After I had found out I was pregnant with Canyon, my grandfather promptly cut me off and then gifted his business to his right-hand man in the company: Kevin. Which meant they gave all their assets over to Kevin instead of having him pay them off… they had enough money to live off, and they called the business my inheritance. But that meant all my inheritance - even what my father had penned to me before his death- was tied up and gifted to this shit of a man, and I couldn’t do anything about it. I’d have nothing if I left him. I’d lose the only gift my father had ever given me. But they were already embarrassed to have a knocked-up granddaughter. An unmarried one or one who left her baby daddy instead of marrying him would be an even greater disgrace in their eyes. What would they tell everyone? I was 22 and had no form of income and hadn’t even started my career. Who was going to hire a first-year teacher who would only be there half the year? What could I do but stay with him? I had no choice if I wanted to protect my baby.

Turned out, Kevin leaving was the best thing that could’ve happened. Because of it being his choice, he had to give me half of everything in the settlement. That was plenty enough for Canyon and I to have a fresh start.

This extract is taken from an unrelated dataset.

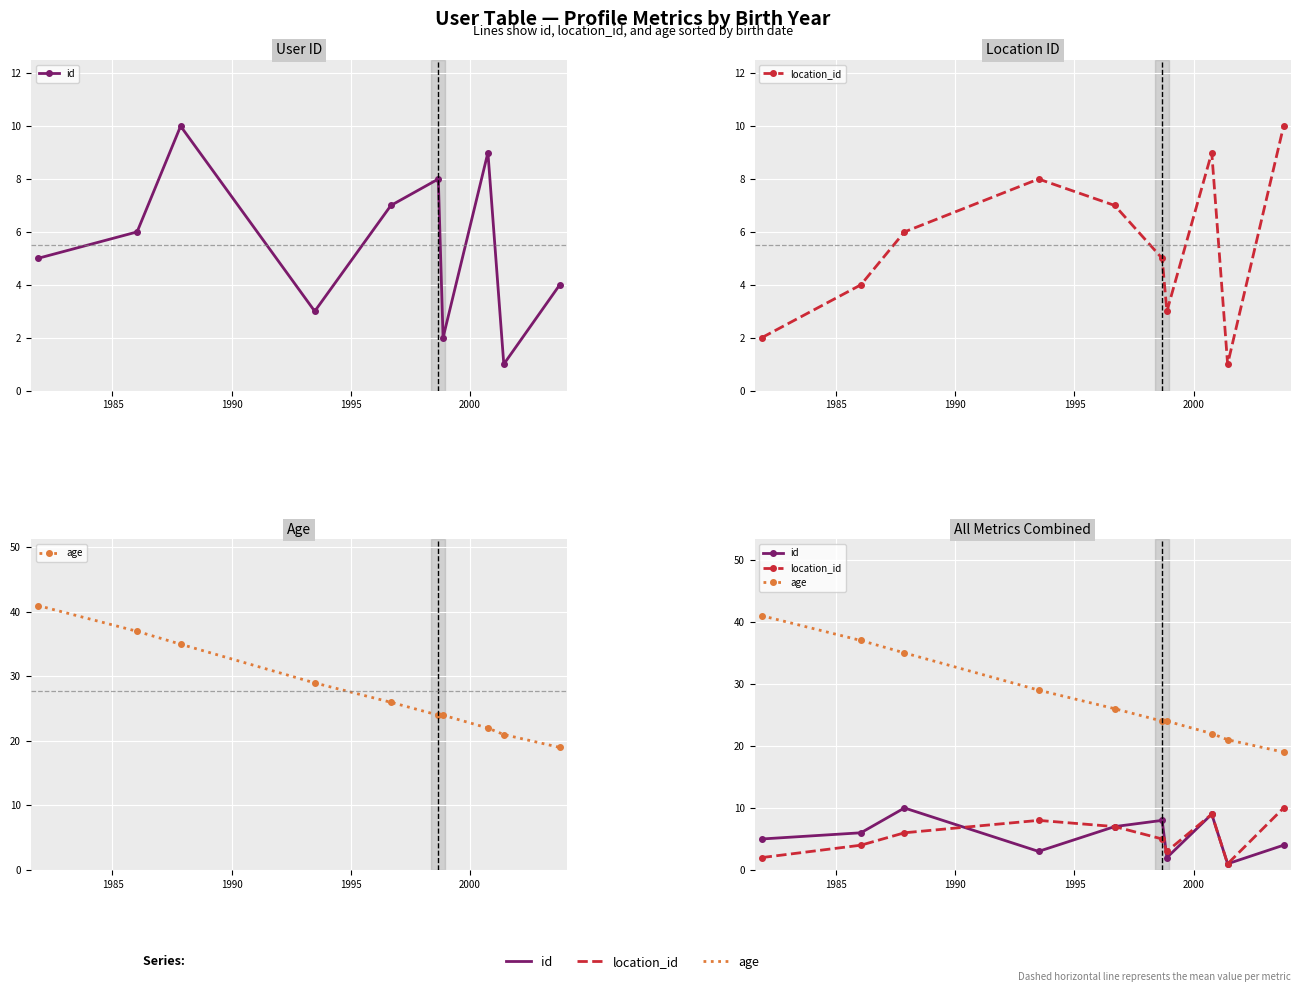

What is the maximum value shown in the chart?

41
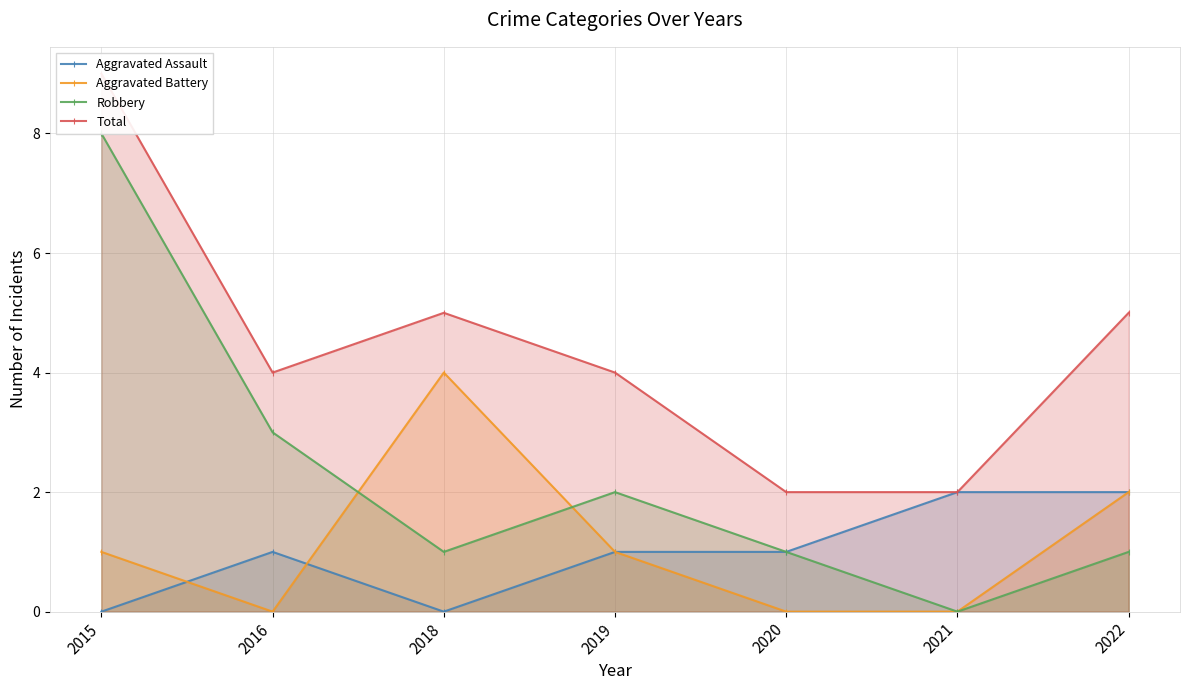

At which category is the sum across all series the highest?

2015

The divorce settlement this past spring was less than messy. Kevin did not even try to get custody of Canyon, which was all I would’ve fought him on. He did drop hints throughout that he was doing me a favor by not fighting for it and the threat that he would fight if I did anything less than acceptable as a mother in his eyes was always there.

I needed to start a life for myself though. I couldn’t just hide out in my house when Canyon was gone.

I needed to do something with my time. Getting a job would be better than hanging around here. I hated how lonely and pointless I felt with Canyon gone at school.